Há poucos dias, o jornal católico italiano Avvenire publicou um editorial assinado pelo cardeal Angelo Scola, patriarca de Veneza. É um texto que vale a pena ser lido atentamente e, por isso, o publicamos também nesta edição de Passos. Entre as duas tentações que sempre estão presentes, quando nos confrontamos com a fé (a redução do cristianismo a mera “religião civil, simples suporte ético” e a “criptodiáspora” de quem se contenta com o “anúncio puro e cru” da cruz, fugindo das batalhas da história), Dom Scola indica um outro modo – talvez o único – de viver o cristianismo: “Propor o acontecimento de Jesus Cristo em toda a sua inteireza, que não pode ser capturado por nenhuma ideologia humana”, desvendando “a beleza e a fecundidade da fé na vida de todos os dias”. Esperança, portanto. Algo bem diferente de “hegemonia mundana”.
São temas que merecem ser aprofundados, não em algumas poucas linhas, mas no trabalho das próximas semanas. Tanto mais que se harmonizam de maneira surpreendente – e até comovente – com a trajetória educacional que estamos percorrendo nestes meses.

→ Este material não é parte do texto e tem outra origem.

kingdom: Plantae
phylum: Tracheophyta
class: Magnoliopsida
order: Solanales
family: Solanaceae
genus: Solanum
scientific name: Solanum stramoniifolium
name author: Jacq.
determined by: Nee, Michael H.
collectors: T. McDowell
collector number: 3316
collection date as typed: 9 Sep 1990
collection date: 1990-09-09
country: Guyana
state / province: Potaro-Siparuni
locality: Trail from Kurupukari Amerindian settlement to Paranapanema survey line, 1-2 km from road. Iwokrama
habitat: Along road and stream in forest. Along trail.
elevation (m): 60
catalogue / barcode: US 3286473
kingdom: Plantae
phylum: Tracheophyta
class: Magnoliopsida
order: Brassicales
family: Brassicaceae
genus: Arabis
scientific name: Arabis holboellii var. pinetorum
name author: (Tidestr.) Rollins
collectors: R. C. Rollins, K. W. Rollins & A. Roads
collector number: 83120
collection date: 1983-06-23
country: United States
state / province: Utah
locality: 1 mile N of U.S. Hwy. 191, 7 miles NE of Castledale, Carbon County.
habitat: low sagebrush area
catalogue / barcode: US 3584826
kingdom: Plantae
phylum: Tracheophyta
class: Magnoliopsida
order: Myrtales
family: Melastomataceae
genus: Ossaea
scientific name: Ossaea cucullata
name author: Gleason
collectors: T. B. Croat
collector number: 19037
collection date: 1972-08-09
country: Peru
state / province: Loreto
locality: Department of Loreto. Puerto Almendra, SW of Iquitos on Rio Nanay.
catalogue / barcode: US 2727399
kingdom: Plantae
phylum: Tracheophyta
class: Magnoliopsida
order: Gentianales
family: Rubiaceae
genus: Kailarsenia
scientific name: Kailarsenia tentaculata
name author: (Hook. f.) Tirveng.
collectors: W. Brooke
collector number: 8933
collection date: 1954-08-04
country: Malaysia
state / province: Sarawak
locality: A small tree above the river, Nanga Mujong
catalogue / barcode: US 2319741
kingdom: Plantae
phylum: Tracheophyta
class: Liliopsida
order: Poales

O texto de Dom Scola enfatiza a natureza do cristianismo e a dinâmica da fé: o Acontecimento, um Fato presente, “Algo que vem antes”, na expressão de Dom Giussani que vai se tornando cada vez mais familiar. E o testemunho, o “incansável relato” que “oferece a todos a esperança”. Mas o que significa testemunhar Cristo? E fazê-lo hoje, numa realidade que parece literalmente enlouquecida, incapaz de usar plenamente a razão? Esse é o desafio que somos chamados a enfrentar.
Para afirmar valores podemos esgrimir e brandir argumentos justíssimos, embrenhando-nos na luta, armados de uma doutrina correta, contrapondo-a à loucura dos que chegam a negar até as evidências mais imediatas. Essa é uma possibilidade, que vemos acontecer com frequência em nossos dias. É uma tentação sempre viva para todos nós, como vimos acontecer recentemente no Brasil, nas discussões sobre a menina de Alagoinha. Mas o cristianismo não é isso. Antes, é aquele Acontecimento que irrompe em nossa vida por meio das testemunhas, as quais nos levam a compreender melhor o que é a vida. É aquele Fato que tem um alcance de conhecimento incomparável, porque nos acompanha até o fundo da realidade, e o faz do modo mais simples: levando-nos a encontrar pessoas que vivem de maneira diferente, que acolhem o sofrimento de maneira diferente, que constróem família de maneira diferente. E que nesse “diferente”, tão carregado de razões e de atrações – porque corresponde aos anseios do nosso coração –, oferecem ao mundo uma esperança sem fim: a Sua Presença. Sem Ele, essa diversidade não se explicaria. Essa capacidade de viver o real seria impossível. Mas ela existe.
“Para defender a vida, Dom Giussani fez pulsar em nossas veias uma febre de vida”, lembrava há algum tempo padre Julián Carrón a um grupo de responsáveis de CL. Testemunha, justamente. Trata-se de um desafio excitante. Aliás, o único que verdadeiramente vale a pena abraçar.